With VBA, there's a much higher chance of an accountant being familiar with the language, and a much smaller surface area for what they can do.

execveat|2 years ago

At this point you should just leave this dumpster fire of an organization and find a more reasonable place to work. I can't relate to the people who keep inventing atrocious workarounds ignoring the problem that they work in a hostile work environment.

I work in security and can't relate to banning Python & replacing it with Microsoft crap either.

tinus_hn|2 years ago

So the answer is:

Because it is the only programming language Corporate can’t choose not to install.

The wonders of ‘Enterprise’, it amazes me when people bring it up as if it’s any kind of advantage or excuse.

MichaelZuo|2 years ago

Huh?
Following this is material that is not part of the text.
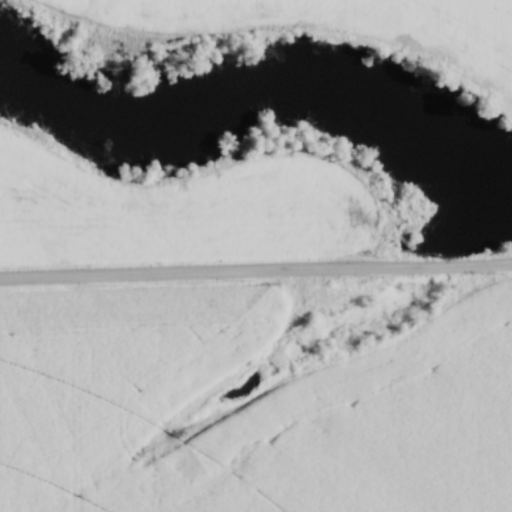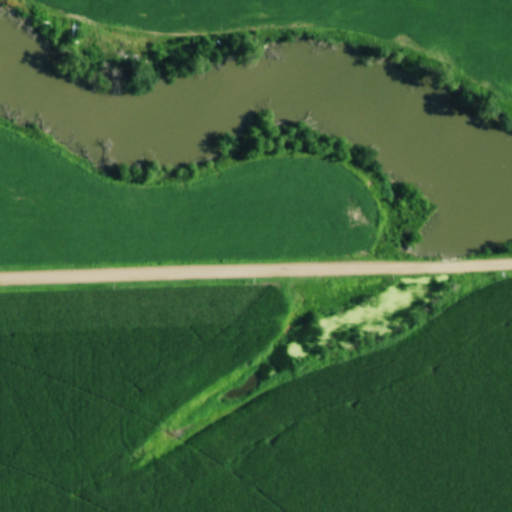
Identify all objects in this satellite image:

The parent clearly points out that it's much less effort and hassle to get an 80% solution.

Who wouldn't want to spend a tiny fraction of the effort to get 80% of the outcome?

TimTheTinker|2 years ago

Someone needs to build a wasm interpreter in VBA.

Then we can write programs in Go/Rust/etc and run them in office or wherever.

VBA is to corporate environments what JavaScript is to the web.

sancarn|2 years ago

Honestly, this is something I've been wanting to do for a while... Last I looked though, I couldn't find many good resources on how WASI (or the byte code) worked... And VBA being single threaded might make things difficult too...

I have already built my own code interpreter in VBA to make Lambda syntax possible: https://github.com/sancarn/stdVBA/blob/master/src/stdLambda.... so I know it's definitely possible, just haven't figured out WASM yet...

4star3star|2 years ago

VBA can call executables, but I can see some places locking things down such that that would not fly.